La troisième guerre mondiale, dont certains aiment à prédire l’éclatement imminent en raison de la crise ukrainienne, ne devra sans doute pas avoir lieu… ! Du moins pas dans le contexte actuel où les forces des uns et des autres s’équilibrent militairement et où les véritables “belligérants” — Russie et États-Unis, notamment — disposent chacun de codes nucléaires que ni l’homme fort de Moscou ni l’establishment américain ne voudraient réellement actionner. Sauf à mettre en danger la survie même de la civilisation humaine tout entière.

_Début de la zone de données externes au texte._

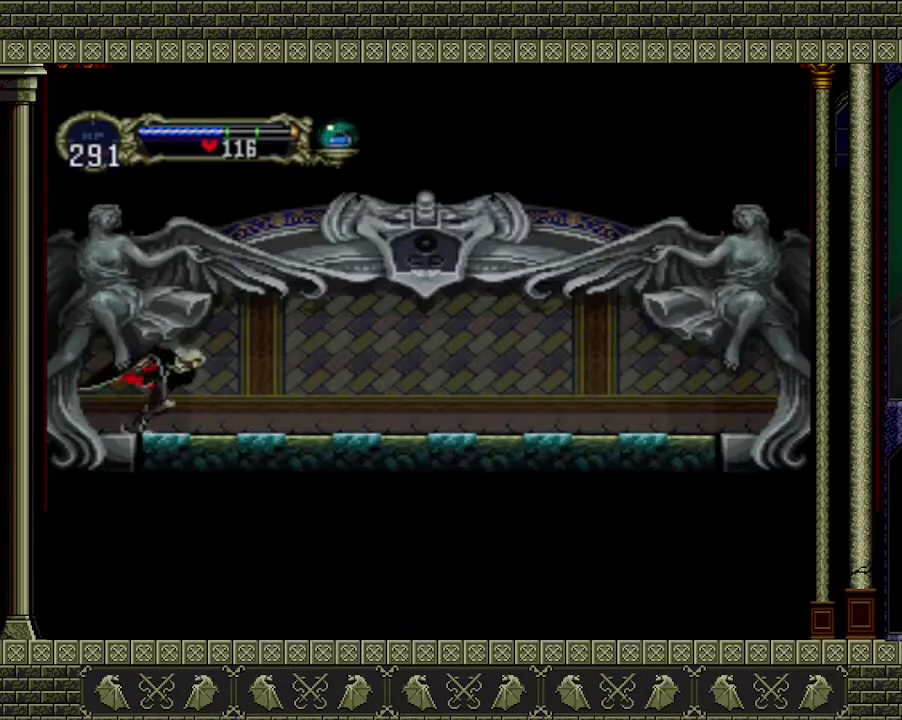
{"buttons": [], "left_stick": "right", "events": []}
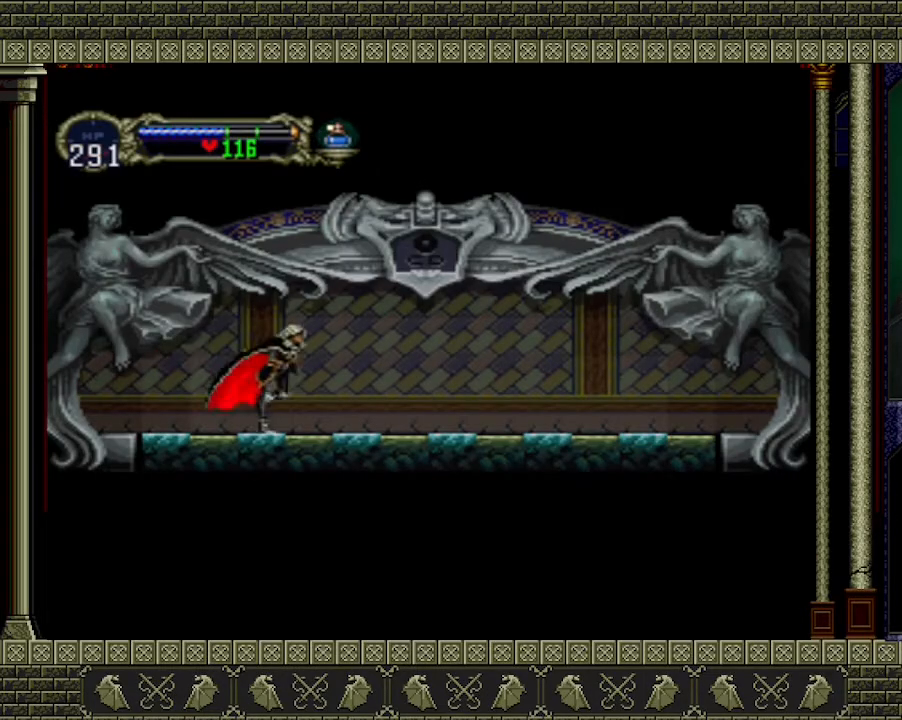
{"buttons": [], "left_stick": "right", "events": []}
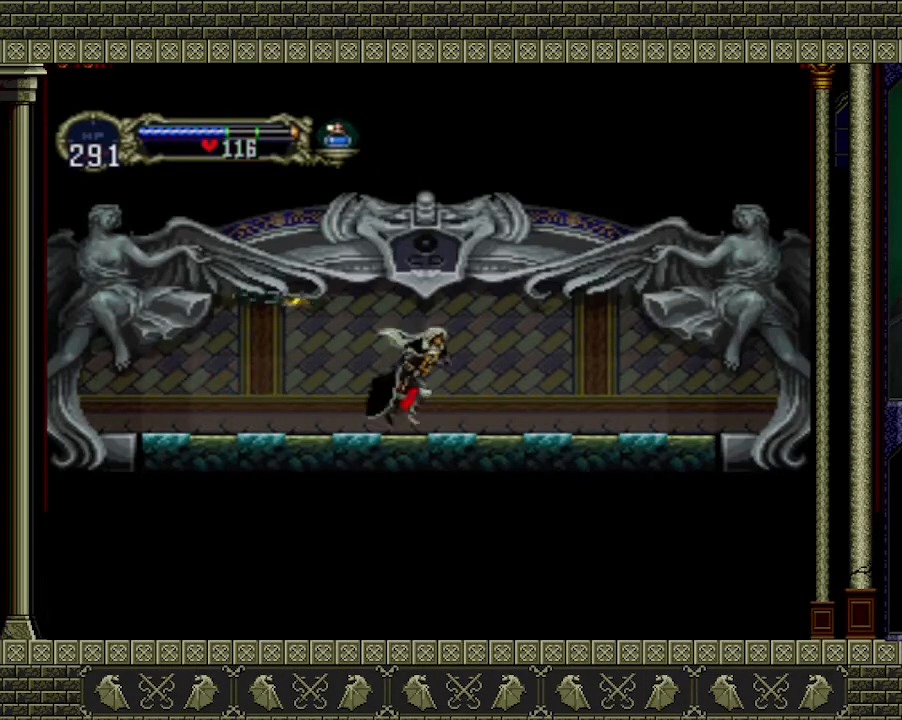
{"buttons": [], "left_stick": "right", "events": []}
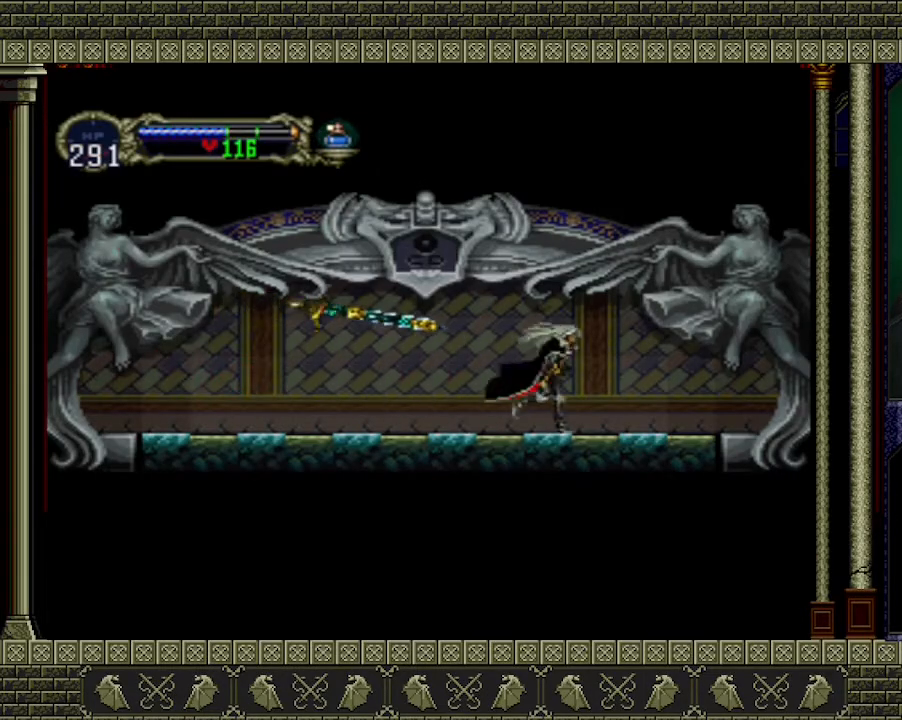
{"buttons": [], "left_stick": "right", "events": []}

Dès lors, la véritable guerre qui se joue actuellement sous nos yeux est bien plus effective et plus décisive que ce que laissent entrevoir les surenchères diplomatiques et politiques auxquelles se livrent actuellement les principaux leaders du monde par médias interposés.
De fait, si les bruits de bottes, à proprement parler, restent plutôt hésitants et circonscrits aux frontières de la seule Ukraine, la guerre économique et énergétique, elle, fait déjà véritablement rage, au vu des tensions inédites que connaissent actuellement les bourses mondiales de matières premières, dont surtout les marchés du pétrole et du gaz. En l’espace d’à peine quelques jours, la crise ukrainienne fait retrouver aux prix de l’or noir des sommets jamais vus depuis le contre-choc pétrolier de 2014, le baril caracolant désormais à près de 100 dollars, soit un niveau de prix que l’on pensait impossible, il y a peine quelques mois.

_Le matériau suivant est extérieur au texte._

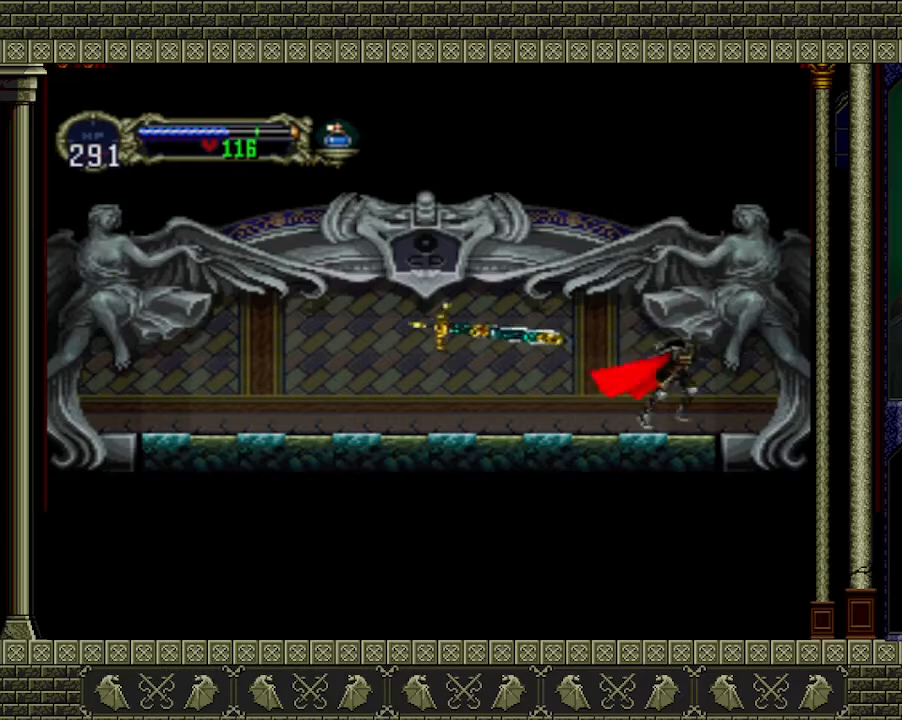
{"buttons": [], "left_stick": "right", "events": []}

Dans ce sillage, le gaz, dont les prix sont indexés à ceux du pétrole, devient la carte-maîtresse autour de laquelle se trament aujourd’hui les dessous de la guerre larvée que se livrent les principales puissances mondiales. L’Europe craint au plus haut degré de voir interrompue, du moins perturbée, la sécurité de ses approvisionnements en gaz naturel. Les États-Unis, pourtant premier producteur mondial de brut, redoutent, eux, de voir trop se rétrécir l’offre énergétique mondiale au point de casser la fragile reprise économique qui commence à poindre, après plus de deux ans de récession.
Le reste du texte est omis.